What is interesting is that after the shocking moment passed, I felt an adrenaline rush in my body. I was surprised to see the gel melt, but it was a good surprise. Yes, I wished I had just thought about the fact that the electric current produces heat before running my experiment (and frankly I did wish I had spent more time in the kitchen making Jell-O!). But this experience motivated me to learn more about the chemical properties of reagents in the laboratory. I also gained an insight into how, in designing an experiment, it is important to think beyond just the method being used and also take into account the materials used.

Photo depicts melted gelatin gel
A picture of the melted gelatin gel

It was also then that my mentor in the lab told me a key sentence that I still carry with me today, “That is why what we do is called REsearch. We search for answers; we fail, and then we redo it. Otherwise, we would be called searchers and not researchers!” 

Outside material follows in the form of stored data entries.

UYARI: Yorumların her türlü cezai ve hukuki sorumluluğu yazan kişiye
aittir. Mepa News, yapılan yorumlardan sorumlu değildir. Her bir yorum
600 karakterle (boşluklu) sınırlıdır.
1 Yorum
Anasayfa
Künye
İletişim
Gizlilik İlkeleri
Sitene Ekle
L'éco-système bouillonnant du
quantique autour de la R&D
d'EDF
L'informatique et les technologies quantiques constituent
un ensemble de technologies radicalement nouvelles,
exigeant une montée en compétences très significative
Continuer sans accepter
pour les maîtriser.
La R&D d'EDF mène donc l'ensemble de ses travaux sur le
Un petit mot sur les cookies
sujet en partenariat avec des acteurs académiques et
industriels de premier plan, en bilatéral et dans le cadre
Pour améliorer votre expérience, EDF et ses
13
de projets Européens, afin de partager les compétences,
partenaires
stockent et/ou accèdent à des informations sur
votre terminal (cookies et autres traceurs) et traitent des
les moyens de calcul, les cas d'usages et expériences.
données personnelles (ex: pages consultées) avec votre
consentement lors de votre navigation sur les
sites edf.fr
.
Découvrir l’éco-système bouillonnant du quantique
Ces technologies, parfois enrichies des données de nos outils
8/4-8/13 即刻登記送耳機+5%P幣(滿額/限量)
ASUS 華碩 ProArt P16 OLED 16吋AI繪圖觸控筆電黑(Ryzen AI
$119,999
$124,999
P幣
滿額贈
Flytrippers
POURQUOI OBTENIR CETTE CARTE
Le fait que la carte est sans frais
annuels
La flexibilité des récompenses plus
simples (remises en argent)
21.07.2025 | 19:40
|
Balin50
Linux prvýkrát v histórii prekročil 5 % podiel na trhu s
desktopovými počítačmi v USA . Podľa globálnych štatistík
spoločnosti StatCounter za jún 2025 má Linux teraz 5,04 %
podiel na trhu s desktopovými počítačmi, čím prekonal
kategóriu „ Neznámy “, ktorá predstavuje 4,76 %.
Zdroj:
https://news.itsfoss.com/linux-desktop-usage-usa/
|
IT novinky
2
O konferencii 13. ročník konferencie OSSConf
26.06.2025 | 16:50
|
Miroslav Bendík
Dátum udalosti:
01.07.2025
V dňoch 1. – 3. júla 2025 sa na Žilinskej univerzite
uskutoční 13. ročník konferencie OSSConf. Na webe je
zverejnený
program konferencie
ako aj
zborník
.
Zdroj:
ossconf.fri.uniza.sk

Among all the wonderful scientific facts that I learned this summer, I think my most important learning was to embrace failure, but not because it comes with a great feeling. It is hard, and it can be discouraging. But it also comes with empowerment, achievement, and glory. Failure is not a beauty, nor is it a beast. It is both at the same time, and that is what makes it unique. 

So here is a frank message from a sophomore college student:

Fail. And fail beautifully. Then learn. And apply what you learned beautifully!